Trecho do texto:
▼
Adriano Pires aponta que solidez e estabilidade para consumidores podem influenciar em período eleitoral

Por Reprodução | Enervision

04/02/2024 - 0:00 h
Adriano Pires é sócio-fundador do CBIE (Centro Brasileiro de Infraestrutura)
Adriano Pires é sócio-fundador do CBIE (Centro Brasileiro de Infraestrutura) -

O ministério de Minas e Energia estima um investimento de R$ 60 bilhões até o final de 2024 em linhas de transmissão de energia. A estratégia é considerada um equívoco, já que as estruturas serão subutilizadas. Esta é a avaliação de Adriano Pires, sócio-fundador do CBIE (Centro Brasileiro de Infraestrutura).

“Linhas de transmissão não geram energia. Linhas de transmissão transportam energia. E a gente precisa de geração de energia”, explica o especialista do setor elétrico. A solidez da geração de energia é fundamental para proporcionar estabilidade aos consumidores que sofrem com constantes apagões em diversas regiões do país, fato que vai impactar diretamente as eleições municipais que vão ocorrer neste ano. O tema foi tratado por Adriano Pires em entrevista exclusiva ao EnerVision, reproduzida por A TARDE. Confira:

O Ministério de Minas e Energia prevê um investimento de R$ 60 bilhões em transmissão de energia até o final de 2024. Qual é a sua avaliação sobre esta estratégia do governo federal?
▲
[Registros extraídos]
▼
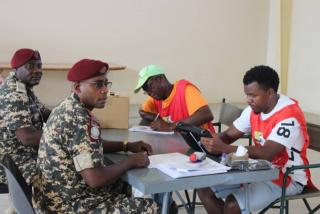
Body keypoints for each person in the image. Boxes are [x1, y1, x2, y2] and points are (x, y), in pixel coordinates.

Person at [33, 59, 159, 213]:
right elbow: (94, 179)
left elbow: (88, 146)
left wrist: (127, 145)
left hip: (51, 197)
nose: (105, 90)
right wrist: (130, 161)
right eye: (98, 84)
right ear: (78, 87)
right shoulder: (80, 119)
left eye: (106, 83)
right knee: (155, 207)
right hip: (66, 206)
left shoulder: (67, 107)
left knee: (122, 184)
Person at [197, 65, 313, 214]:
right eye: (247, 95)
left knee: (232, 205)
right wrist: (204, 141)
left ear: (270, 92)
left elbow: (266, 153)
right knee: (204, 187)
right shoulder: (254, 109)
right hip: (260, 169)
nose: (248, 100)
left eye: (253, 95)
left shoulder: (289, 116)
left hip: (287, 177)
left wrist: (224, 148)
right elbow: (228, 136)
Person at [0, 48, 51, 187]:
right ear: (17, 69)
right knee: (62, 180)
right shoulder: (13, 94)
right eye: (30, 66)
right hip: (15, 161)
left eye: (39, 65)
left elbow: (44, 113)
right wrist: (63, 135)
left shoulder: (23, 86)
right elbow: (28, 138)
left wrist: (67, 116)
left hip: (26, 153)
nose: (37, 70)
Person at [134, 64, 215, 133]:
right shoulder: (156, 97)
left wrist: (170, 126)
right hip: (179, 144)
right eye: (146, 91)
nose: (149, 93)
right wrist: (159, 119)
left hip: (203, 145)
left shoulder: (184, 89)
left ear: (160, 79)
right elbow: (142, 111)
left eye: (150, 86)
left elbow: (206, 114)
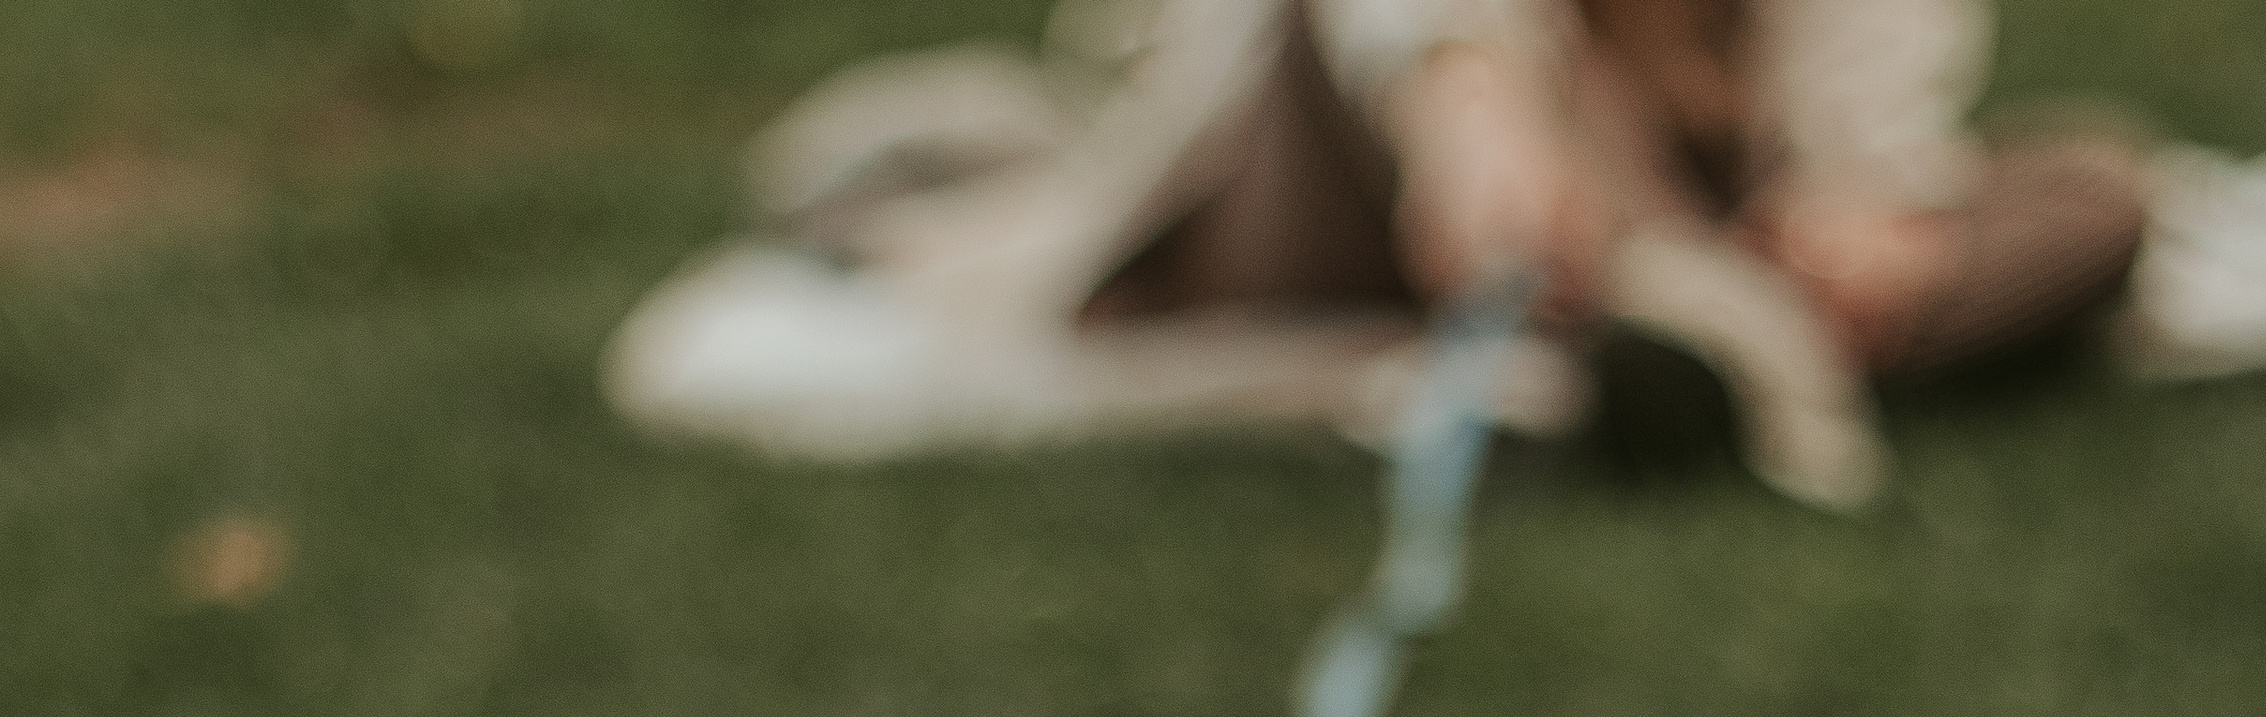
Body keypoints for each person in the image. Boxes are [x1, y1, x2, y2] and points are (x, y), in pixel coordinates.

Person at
▲
▼
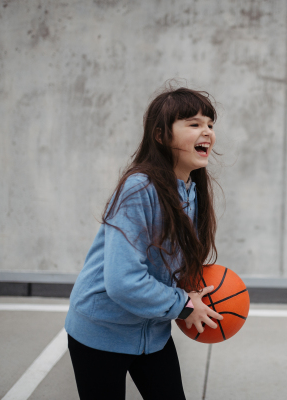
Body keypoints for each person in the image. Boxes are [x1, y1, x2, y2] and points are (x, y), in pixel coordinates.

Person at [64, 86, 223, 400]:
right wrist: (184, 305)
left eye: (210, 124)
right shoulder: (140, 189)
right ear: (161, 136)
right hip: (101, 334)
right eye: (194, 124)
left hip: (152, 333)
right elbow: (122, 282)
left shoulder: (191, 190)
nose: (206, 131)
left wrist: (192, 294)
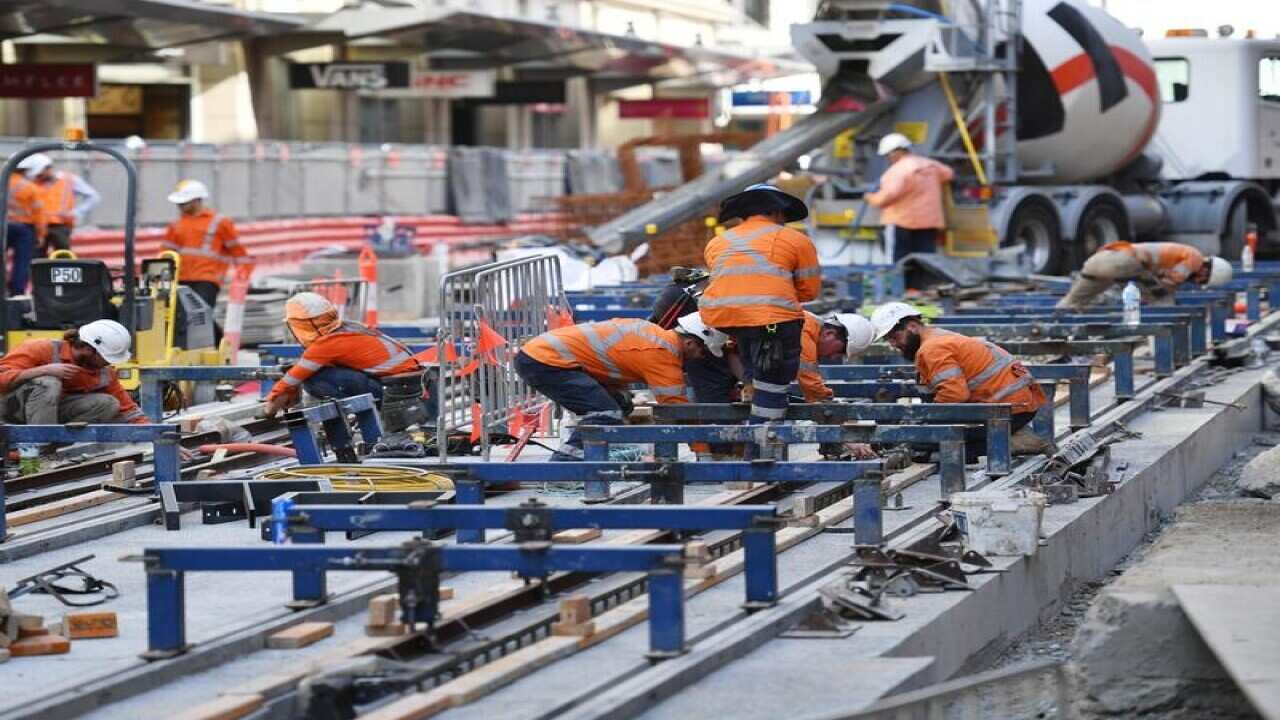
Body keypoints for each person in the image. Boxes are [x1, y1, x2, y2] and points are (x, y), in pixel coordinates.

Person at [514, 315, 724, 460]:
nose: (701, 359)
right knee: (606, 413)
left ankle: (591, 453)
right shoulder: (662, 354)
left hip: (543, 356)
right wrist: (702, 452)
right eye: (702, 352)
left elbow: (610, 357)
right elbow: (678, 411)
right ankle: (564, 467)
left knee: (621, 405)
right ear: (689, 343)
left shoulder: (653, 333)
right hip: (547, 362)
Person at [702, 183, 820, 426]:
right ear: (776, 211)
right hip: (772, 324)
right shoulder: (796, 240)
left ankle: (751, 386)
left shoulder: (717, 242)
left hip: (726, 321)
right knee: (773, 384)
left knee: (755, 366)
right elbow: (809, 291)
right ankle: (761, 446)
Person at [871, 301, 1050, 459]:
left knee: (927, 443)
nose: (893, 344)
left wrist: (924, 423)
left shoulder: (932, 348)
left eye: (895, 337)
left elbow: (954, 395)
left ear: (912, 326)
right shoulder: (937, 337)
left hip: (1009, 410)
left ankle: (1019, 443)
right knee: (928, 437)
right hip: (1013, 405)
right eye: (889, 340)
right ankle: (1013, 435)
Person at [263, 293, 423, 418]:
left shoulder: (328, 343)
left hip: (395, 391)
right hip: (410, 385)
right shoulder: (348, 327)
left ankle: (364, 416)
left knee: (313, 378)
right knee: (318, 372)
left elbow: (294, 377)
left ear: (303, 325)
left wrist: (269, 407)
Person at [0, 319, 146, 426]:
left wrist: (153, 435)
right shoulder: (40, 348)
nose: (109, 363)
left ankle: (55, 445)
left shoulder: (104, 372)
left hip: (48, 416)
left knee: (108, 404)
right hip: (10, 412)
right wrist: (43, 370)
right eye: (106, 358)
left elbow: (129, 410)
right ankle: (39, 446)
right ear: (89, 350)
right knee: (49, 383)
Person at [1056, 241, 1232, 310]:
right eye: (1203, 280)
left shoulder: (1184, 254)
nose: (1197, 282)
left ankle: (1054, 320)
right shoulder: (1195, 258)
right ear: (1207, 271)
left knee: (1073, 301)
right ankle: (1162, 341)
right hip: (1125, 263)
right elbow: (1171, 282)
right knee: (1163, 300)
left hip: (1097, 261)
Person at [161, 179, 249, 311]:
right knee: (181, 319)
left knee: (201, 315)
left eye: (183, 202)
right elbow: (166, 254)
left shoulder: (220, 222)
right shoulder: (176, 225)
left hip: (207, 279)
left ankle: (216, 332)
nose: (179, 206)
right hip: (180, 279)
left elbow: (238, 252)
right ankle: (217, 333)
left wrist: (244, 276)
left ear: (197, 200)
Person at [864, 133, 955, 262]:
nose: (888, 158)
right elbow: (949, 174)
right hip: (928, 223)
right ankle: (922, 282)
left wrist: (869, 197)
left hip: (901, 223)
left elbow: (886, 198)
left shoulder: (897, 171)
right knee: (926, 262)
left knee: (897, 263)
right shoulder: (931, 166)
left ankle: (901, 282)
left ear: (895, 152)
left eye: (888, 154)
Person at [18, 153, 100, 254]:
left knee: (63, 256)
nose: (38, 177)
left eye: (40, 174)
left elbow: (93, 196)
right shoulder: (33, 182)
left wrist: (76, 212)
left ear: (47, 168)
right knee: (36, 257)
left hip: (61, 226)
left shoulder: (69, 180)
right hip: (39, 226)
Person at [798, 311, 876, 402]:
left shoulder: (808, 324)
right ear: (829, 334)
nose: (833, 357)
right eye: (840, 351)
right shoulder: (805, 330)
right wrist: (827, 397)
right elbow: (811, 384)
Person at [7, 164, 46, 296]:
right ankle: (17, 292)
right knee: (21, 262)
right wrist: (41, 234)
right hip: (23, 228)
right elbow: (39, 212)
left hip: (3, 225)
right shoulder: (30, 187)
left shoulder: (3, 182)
▲
Objetivo do exercício:
Reproduza na íntegra, sem mudar nenhuma palavra, o texto sobre a avaliação de Adriano Pires do investimento em linhas de transmissão de energia.

Resolução:
Adriano Pires aponta que solidez e estabilidade para consumidores podem influenciar em período eleitoral

Por Reprodução | Enervision

04/02/2024 - 0:00 h
Adriano Pires é sócio-fundador do CBIE (Centro Brasileiro de Infraestrutura)
Adriano Pires é sócio-fundador do CBIE (Centro Brasileiro de Infraestrutura) -

O ministério de Minas e Energia estima um investimento de R$ 60 bilhões até o final de 2024 em linhas de transmissão de energia. A estratégia é considerada um equívoco, já que as estruturas serão subutilizadas. Esta é a avaliação de Adriano Pires, sócio-fundador do CBIE (Centro Brasileiro de Infraestrutura).

“Linhas de transmissão não geram energia. Linhas de transmissão transportam energia. E a gente precisa de geração de energia”, explica o especialista do setor elétrico. A solidez da geração de energia é fundamental para proporcionar estabilidade aos consumidores que sofrem com constantes apagões em diversas regiões do país, fato que vai impactar diretamente as eleições municipais que vão ocorrer neste ano. O tema foi tratado por Adriano Pires em entrevista exclusiva ao EnerVision, reproduzida por A TARDE. Confira:

O Ministério de Minas e Energia prevê um investimento de R$ 60 bilhões em transmissão de energia até o final de 2024. Qual é a sua avaliação sobre esta estratégia do governo federal?